In 1984, Curry was the question master for the final series of the BBC children's quiz show Screen Test.

===Blue Peter: 1986–1989===
On 23 June 1986, Curry moved to London to join the children's television programme Blue Peter replacing Simon Groom. Curry's co-hosts during his time with the programme were Janet Ellis, Peter Duncan, Caron Keating, Yvette Fielding and John Leslie.

===1990–1999===
Curry played the role of a TV host in a 1990 episode of the ITV drama London's Burning. He played one of the two leading roles in the London West End production of The Woman in Black in 1994, and starred in the centenary production of Charley's Aunt.

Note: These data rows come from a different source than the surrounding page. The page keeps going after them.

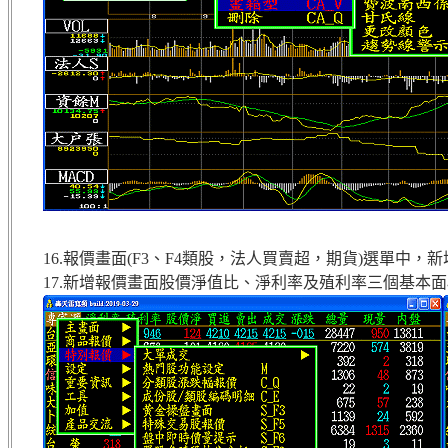
16.報價畫面(F3、F4類股，法人買賣超，期貨)選單中，新增財務
17.新增報價畫面股價淨值比、淨利率及殖利率三個基本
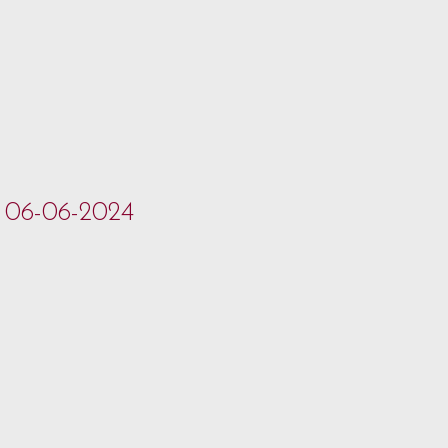
- 06-06-2024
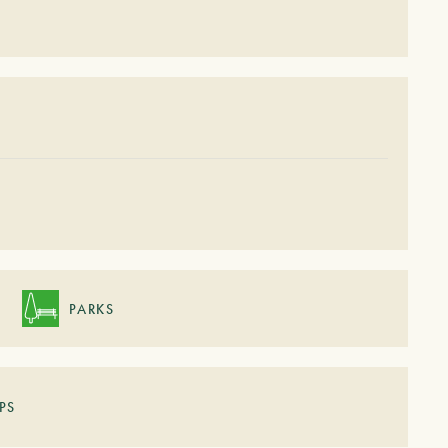
PARKS
PS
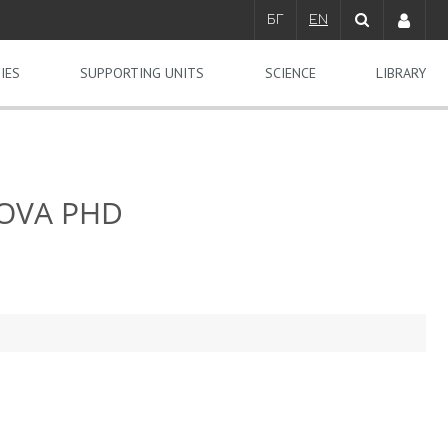
БГ
EN
IES
SUPPORTING UNITS
SCIENCE
LIBRARY
MOVA PHD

Curry has also appeared in a UK tour of Noises Off and in the stage musical version of Singin' in the Rain. In addition, he has appeared at the Theatre Royal, Windsor in several Alan Ayckbourn plays.

Curry joined the BBC Radio 5 commentary team for their coverage of Wimbledon in the early 1990s. He is the regular Master of Ceremonies for the AEGON Classic, a pre-Wimbledon women's tennis tournament at the Priory Club, Edgbaston. He also presented BBC Radio 5's weekend breakfast programme Morning Edition from August 1992 until the network ended broadcasting on 27 March 1994.

=== 2000–2009 ===

==== Catchphrase (2002) ====
In 2002, Curry presented the final series of the original run of the television quiz show Catchphrase. The show was cancelled after this series, but revived in 2013 with Stephen Mulhern presenting the show.

=== 2010–present ===
From 9 January 2012, until the late summer of that year, Curry presented the breakfast radio show, Curry For Breakfast on Talk Radio Europe, an English language talk/variety network in southern Spain, where he has a home. He played a leading role in Wife Begins at Forty, for Ray Cooney at the Yvonne Arnaud Theatre, Guildford and the Mill, at Sonning in 2011 and 2012 and returned to Sonning in 2013 in the comedy, Who's Under Where?.

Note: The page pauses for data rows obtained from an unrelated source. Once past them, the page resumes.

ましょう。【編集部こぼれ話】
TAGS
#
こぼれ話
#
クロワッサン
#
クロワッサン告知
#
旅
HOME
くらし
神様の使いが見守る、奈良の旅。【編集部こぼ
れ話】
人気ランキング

He has presented and performed in several BBC Children in Need television shows, once playing Cliff Richard in a Eurovision Song Contest tribute, singing "Congratulations" and "Power To All Our Friends".

Curry has also contributed to ITV's Piers Morgan's Life Stories, discussing his friendship with actress Beverley Callard.

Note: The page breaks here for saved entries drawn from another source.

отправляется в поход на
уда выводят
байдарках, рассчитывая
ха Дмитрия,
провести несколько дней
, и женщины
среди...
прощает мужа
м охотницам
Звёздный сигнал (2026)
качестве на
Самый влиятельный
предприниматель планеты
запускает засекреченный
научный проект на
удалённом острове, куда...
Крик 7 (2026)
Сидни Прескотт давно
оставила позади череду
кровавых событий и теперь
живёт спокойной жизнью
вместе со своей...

He featured on the BBC One quiz show Pointless in December 2012 alongside Peter Duncan as contestants. He has also appeared as a guest on a celebrity edition of Antiques Roadshow, and won the BBC Children In Need Strictly Come Dancing special. From May to August 2014, Curry played Siegfried Farnon in the stage adaptation and UK tour of All Creatures Great and Small.

In 2016, Curry played the role of the Wizard in the West End musical Wicked.

== Personal life ==
Curry is a tennis player and a qualified tennis coach.

In September 2008, Curry formed a civil partnership with his long-term partner, Jeremy Sandle, a chartered surveyor. Curry was not openly gay while presenting Blue Peter in the 1980s as he feared that publicly revealing his sexuality would damage his career.